» **Aim A**:
Answer these questions using the tablet comparison:
(i) What processor does the Nexus 7 use?
(ii) What is the starting price of each tablet?
(iii) On what date does Apple have earnings scheduled?
» **Aim B**: Retype the part of the tablet comparison starting with "The stock has" and going on through "lot of interest.", keeping every word and mark unchanged.
------ Text shown
The specifications for the iPad mini are very similar to the Nexus 7. As usual Apple seems to be able to pack more into a device but at the same time lighter and thinner. The Nexus 7 display is 7" whereas the iPad mini is 7.9". The Nexus 7 is WiFi only whereas the iPad mini has WiFi plus date coverage through AT&T, Verizon (NYSE:VZ), and Sprint (NYSE:S). The Nexus 7 on paper should be faster with a quad core Tegra 3 versus a dual core A5 on the mini.

One advantage to the iPad mini is that it has a front facing camera and a rear facing camera. It was kind of awkward holding up the larger iPad and attempting to take pictures with it but it should be slightly less awkward with the smaller version. I would not use the rear facing camera often but with the Nexus 7 I do not even have the option. The Nexus 7 starts at $199 and the iPad mini starts at $329 and 8GB/16GB storage versus 16GB/32GB/64GB respectively. In conclusion, they are rather similar tablets only really the roaming internet and the premium purchase price for the Apple product.

Mapping out the size of the potential market is the first thing that should be done after a product launch. As you can see in the above graph, Q4 is usually the biggest quarter for tablet sales because of the holidays. Apple has earnings scheduled for October 25, 2012 and this might present a great opportunity to get in before the iPad mini sales start taking off.

The stock has already fallen a bit from the high of $700. If the stock hits $575 it would fall to a low not seen since late July. In my opinion this would be a great point to get in for a holiday bounce. Apple is launching a brand new product and not just an update of an old one, this should draw a lot of interest.

Disclosure: I have no positions in any stocks mentioned, but may initiate a long position in AAPL over the next 72 hours. I wrote this article myself, and it expresses my own opinions. I am not receiving compensation for it (other than from Seeking Alpha). I have no business relationship with any company whose stock is mentioned in this article.
------------
------ Records provided
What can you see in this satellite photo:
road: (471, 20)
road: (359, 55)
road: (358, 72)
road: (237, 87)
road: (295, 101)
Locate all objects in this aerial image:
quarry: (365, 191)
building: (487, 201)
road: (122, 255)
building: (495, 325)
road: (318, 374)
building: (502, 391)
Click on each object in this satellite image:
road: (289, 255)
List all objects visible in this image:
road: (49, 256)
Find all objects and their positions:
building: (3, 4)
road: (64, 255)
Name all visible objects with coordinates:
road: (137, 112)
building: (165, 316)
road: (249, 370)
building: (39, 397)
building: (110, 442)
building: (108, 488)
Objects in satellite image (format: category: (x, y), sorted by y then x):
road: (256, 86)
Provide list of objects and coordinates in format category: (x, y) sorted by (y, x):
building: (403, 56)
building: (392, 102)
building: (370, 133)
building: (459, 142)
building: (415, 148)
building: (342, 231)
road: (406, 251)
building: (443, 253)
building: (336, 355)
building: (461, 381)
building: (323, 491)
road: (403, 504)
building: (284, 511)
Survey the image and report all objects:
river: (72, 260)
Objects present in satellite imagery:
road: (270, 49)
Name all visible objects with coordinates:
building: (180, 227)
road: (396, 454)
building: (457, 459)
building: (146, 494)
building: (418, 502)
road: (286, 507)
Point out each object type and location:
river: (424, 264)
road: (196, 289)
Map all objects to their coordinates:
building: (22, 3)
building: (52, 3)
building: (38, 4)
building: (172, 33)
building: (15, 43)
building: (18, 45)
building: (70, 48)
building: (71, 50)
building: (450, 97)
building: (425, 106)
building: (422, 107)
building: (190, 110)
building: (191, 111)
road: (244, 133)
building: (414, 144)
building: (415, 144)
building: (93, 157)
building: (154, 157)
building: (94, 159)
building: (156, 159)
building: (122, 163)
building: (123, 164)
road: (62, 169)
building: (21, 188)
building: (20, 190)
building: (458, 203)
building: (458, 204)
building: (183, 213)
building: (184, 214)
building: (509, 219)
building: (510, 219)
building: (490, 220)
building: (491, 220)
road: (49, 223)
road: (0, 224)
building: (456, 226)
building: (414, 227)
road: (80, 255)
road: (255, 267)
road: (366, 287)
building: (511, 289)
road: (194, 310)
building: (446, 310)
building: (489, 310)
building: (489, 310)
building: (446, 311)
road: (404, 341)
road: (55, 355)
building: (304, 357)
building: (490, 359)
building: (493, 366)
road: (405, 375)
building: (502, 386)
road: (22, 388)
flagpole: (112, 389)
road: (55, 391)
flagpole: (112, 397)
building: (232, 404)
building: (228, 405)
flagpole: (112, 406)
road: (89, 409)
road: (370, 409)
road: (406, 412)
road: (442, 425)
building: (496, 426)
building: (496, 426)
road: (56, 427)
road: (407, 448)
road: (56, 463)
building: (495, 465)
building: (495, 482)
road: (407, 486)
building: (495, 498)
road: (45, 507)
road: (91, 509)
------------
» **Finished answer A**:
(i) A quad core Tegra 3.
(ii) The Nexus 7 starts at $199, and the iPad mini starts at $329.
(iii) October 25, 2012.

» **Finished answer B**:
The stock has already fallen a bit from the high of $700. If the stock hits $575 it would fall to a low not seen since late July. In my opinion this would be a great point to get in for a holiday bounce. Apple is launching a brand new product and not just an update of an old one, this should draw a lot of interest.